● **What to do**:
Please output, without any change, the lines of the material below from the very first through the one with "Nhưng mà, cô".

● **Input for this task**:
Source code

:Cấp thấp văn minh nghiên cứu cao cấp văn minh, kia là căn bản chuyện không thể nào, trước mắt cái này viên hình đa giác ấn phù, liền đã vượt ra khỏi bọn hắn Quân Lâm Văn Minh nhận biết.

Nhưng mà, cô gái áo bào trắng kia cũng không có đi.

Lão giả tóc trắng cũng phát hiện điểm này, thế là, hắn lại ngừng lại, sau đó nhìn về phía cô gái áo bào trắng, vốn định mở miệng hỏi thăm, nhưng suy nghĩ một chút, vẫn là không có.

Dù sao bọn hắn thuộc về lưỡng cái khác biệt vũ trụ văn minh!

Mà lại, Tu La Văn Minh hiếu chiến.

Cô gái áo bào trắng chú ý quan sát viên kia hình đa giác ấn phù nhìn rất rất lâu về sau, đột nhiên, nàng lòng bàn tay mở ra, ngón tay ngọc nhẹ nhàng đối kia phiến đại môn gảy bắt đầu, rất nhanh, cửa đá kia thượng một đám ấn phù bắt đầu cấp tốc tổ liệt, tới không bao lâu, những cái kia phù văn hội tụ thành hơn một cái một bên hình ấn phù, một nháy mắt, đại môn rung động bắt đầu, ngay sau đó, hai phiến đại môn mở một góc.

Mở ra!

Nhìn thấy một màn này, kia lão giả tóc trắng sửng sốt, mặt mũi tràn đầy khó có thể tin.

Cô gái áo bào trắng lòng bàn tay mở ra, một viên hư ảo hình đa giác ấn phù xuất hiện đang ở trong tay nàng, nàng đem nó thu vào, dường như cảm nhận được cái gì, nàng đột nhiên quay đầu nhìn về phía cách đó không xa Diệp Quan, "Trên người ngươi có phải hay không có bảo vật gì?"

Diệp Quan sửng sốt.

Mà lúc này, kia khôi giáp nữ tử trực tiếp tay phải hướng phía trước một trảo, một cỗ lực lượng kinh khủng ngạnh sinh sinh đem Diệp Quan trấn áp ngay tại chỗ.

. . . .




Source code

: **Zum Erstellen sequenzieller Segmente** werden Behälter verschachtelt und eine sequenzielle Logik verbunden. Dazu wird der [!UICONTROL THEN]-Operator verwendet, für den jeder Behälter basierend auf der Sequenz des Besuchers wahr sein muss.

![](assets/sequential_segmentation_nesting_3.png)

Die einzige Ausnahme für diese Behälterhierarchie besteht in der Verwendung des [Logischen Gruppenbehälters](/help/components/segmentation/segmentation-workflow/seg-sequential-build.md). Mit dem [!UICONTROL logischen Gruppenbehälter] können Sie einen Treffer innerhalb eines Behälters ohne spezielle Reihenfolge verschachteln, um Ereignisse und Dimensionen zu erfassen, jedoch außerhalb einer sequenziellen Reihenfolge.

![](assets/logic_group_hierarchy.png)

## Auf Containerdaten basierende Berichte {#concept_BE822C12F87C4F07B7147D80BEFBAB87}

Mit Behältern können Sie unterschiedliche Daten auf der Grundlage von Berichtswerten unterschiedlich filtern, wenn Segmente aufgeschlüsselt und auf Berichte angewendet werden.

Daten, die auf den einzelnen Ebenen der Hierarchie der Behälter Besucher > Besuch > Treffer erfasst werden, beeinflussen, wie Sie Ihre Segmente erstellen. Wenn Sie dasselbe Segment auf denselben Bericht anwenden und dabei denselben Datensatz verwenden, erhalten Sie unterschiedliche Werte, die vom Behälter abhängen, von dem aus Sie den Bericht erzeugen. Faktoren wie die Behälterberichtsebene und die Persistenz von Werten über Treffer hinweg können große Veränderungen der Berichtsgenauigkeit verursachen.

● **Expected answer**:
Source code

:Cấp thấp văn minh nghiên cứu cao cấp văn minh, kia là căn bản chuyện không thể nào, trước mắt cái này viên hình đa giác ấn phù, liền đã vượt ra khỏi bọn hắn Quân Lâm Văn Minh nhận biết.

Nhưng mà, cô gái áo bào trắng kia cũng không có đi.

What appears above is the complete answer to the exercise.